Blackwells Under Full Production
One year after the release of the Hopper architecture, NVIDIA officially launched the Blackwell chip this March, which is twice as powerful as the Hopper generation and offers about five times the inference performance.
Jensen Huang revealed, "The company is already prepared for the next wave of growth." The next-generation ultra-powerful Blackwell chips are in "full production," expected to ship in the second quarter, ramp up production in the third quarter, and be deployed in data centers in the fourth quarter, laying the foundation for AGI with trillion-parameter scale.
He also expects that in the context of surging demand for AGI computing power, this supply shortage might continue until 2025. However, the company can expect "substantial" revenue from the new generation Blackwell chips this year and enter a new growth phase.

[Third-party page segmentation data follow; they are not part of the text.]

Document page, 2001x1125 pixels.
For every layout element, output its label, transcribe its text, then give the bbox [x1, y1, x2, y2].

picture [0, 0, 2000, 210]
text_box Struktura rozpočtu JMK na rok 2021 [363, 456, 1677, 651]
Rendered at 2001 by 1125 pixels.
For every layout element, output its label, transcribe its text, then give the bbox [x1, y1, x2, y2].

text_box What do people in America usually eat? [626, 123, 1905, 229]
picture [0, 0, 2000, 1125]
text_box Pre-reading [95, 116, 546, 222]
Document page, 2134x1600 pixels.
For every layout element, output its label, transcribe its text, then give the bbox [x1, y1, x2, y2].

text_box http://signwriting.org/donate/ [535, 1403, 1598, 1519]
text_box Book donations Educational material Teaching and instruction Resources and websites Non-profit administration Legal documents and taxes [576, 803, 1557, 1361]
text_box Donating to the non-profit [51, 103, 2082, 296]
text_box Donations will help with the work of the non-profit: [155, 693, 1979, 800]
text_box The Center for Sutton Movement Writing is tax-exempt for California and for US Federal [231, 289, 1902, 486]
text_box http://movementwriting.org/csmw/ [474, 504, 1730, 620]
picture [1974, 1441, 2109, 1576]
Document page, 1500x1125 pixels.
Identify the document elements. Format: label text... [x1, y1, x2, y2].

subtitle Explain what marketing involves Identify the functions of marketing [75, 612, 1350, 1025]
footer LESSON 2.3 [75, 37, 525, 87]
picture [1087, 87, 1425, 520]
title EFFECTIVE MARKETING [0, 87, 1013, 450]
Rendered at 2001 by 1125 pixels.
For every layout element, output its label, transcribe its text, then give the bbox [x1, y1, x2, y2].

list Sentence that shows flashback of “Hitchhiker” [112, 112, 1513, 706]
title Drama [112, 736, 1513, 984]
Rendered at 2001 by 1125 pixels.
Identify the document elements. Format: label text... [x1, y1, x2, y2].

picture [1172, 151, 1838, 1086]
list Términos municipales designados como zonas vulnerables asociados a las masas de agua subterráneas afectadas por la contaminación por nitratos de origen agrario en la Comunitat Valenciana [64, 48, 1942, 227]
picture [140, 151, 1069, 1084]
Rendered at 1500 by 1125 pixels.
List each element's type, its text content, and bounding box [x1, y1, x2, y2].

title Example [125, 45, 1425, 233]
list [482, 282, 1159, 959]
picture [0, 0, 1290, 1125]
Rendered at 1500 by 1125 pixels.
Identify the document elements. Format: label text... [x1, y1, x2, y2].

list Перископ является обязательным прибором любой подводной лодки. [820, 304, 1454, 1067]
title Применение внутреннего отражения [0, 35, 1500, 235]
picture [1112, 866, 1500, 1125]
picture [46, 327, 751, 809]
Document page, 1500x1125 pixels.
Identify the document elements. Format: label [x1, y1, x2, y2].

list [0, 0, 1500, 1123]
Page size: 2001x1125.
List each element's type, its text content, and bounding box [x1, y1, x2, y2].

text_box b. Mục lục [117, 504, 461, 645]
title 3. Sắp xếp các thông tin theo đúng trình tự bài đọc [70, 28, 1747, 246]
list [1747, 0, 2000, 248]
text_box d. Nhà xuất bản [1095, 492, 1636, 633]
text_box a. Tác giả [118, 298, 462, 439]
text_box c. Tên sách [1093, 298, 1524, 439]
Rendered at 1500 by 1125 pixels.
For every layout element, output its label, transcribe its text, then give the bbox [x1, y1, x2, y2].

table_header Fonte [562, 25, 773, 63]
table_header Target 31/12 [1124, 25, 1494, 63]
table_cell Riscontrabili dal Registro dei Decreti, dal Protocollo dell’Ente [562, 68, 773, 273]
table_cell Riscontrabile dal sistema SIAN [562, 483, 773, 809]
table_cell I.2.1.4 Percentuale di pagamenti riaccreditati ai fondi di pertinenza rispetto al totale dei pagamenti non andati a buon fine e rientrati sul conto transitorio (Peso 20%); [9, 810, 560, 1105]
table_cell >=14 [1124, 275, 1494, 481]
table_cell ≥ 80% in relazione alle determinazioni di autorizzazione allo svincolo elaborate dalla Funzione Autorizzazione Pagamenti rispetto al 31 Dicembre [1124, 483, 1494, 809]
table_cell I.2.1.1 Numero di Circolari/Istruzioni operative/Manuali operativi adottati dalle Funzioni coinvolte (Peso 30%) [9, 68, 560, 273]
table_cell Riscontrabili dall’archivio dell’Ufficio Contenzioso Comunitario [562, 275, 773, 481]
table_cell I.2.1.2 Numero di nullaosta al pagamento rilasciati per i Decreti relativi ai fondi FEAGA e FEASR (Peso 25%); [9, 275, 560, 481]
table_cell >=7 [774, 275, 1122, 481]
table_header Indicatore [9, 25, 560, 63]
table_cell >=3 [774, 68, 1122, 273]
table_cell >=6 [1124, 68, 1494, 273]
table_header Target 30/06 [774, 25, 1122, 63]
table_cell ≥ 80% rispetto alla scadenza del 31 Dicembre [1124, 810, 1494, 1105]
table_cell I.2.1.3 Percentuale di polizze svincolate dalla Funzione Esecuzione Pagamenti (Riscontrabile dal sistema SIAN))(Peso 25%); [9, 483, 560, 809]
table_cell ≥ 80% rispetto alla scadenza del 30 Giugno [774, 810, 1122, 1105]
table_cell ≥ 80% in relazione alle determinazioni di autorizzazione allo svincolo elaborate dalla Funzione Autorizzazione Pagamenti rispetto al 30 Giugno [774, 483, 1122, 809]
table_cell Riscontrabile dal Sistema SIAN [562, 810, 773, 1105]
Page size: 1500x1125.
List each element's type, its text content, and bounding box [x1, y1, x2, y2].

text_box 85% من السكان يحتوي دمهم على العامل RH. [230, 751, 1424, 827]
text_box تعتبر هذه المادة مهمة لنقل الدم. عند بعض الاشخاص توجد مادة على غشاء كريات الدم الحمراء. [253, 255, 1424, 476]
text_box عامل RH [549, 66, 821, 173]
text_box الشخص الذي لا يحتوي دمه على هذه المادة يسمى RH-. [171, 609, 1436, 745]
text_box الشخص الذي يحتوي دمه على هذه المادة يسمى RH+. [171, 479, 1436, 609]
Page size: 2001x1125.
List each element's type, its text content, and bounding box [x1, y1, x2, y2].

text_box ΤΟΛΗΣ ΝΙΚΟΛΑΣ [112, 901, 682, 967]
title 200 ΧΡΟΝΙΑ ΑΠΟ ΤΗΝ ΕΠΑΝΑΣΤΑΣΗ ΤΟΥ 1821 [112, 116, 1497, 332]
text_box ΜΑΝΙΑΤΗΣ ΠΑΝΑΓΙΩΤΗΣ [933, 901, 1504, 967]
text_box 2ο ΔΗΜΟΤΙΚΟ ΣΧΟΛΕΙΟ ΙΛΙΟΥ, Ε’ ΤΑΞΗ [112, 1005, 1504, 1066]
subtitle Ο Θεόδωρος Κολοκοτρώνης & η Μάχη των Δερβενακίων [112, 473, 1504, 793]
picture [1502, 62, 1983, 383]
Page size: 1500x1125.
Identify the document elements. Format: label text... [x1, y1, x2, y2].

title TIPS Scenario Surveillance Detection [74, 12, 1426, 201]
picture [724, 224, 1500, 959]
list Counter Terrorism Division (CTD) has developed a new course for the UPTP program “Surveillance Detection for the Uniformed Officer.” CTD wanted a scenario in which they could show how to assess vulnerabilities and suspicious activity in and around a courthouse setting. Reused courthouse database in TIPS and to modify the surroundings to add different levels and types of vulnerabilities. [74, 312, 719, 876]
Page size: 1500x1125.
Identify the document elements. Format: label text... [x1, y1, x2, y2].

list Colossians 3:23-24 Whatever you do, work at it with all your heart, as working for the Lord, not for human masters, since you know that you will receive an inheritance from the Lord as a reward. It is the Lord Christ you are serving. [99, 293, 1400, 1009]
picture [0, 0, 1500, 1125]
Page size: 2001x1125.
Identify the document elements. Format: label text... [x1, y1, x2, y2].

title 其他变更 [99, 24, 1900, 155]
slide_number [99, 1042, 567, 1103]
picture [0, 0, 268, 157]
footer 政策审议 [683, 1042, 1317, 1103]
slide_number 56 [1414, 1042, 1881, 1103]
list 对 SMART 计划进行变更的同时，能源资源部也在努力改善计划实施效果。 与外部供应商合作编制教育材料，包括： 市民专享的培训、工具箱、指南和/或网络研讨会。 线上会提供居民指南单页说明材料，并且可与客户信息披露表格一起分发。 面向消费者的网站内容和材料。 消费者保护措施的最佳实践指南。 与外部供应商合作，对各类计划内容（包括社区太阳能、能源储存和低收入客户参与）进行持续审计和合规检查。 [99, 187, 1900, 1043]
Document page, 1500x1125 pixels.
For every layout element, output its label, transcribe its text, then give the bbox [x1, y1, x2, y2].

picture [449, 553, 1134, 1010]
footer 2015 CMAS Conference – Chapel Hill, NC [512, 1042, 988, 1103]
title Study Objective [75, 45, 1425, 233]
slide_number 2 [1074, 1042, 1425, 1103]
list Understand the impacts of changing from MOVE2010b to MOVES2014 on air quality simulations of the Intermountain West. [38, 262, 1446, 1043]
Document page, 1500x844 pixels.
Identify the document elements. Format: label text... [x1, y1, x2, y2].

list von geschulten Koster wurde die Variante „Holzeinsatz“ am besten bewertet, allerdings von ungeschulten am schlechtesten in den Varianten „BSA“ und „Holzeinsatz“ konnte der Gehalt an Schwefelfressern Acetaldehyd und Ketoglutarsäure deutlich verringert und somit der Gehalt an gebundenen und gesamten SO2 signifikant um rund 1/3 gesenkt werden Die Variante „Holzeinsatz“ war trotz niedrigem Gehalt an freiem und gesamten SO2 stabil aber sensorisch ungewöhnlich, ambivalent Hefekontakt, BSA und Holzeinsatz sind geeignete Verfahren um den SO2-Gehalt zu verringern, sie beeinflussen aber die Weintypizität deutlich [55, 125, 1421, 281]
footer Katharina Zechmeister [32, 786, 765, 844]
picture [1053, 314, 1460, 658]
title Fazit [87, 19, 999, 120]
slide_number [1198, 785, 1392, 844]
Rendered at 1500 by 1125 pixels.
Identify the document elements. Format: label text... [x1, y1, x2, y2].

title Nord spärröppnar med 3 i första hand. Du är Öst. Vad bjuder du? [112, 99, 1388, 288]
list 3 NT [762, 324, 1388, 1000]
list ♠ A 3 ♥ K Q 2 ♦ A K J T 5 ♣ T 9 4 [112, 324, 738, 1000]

Surprisingly, NVIDIA's R&D progress is now "taking off," and the company will continue to launch more advanced and powerful chips at the same pace. "Following Blackwell, we will introduce other chips at a yearly cadence," Huang stated.
Beyond the data center business, sales of NVIDIA's network components also achieved strong growth, benefiting from the "popularity" of InfiniBand end-to-end solutions (network components for chip interconnection), with network revenue growing 242% year-over-year to $3.2 billion.
NVIDIA stated, "Electronic computing is shifting from information retrieval to skill production. In the future, we will update how computers operate to generate answers, not just retrieve information".
Chinese Market Struggling With CHIPS
As one of the main sources of NVIDIA's data center revenue, the Chinese market once contributed about 20% to 25% of NVIDIA's data center business revenue. However, since the latest CHIPS and Science Act (CHIPS) issued by the US last October, NVIDIA's business in China has been significantly restricted.
Earlier this year, NVIDIA launched a "special version" of the H20 chip for Chinese customers to meet the strict chip export control requirements of the United States.
For this quarter's financial report, the company's executives also acknowledged the significant decline in sales in the Chinese market. "Due to the technical restrictions we are facing with, competition in Chinese market has become more intense. However, we will continue to do our best to serve local customers and markets," Jensen Huang said.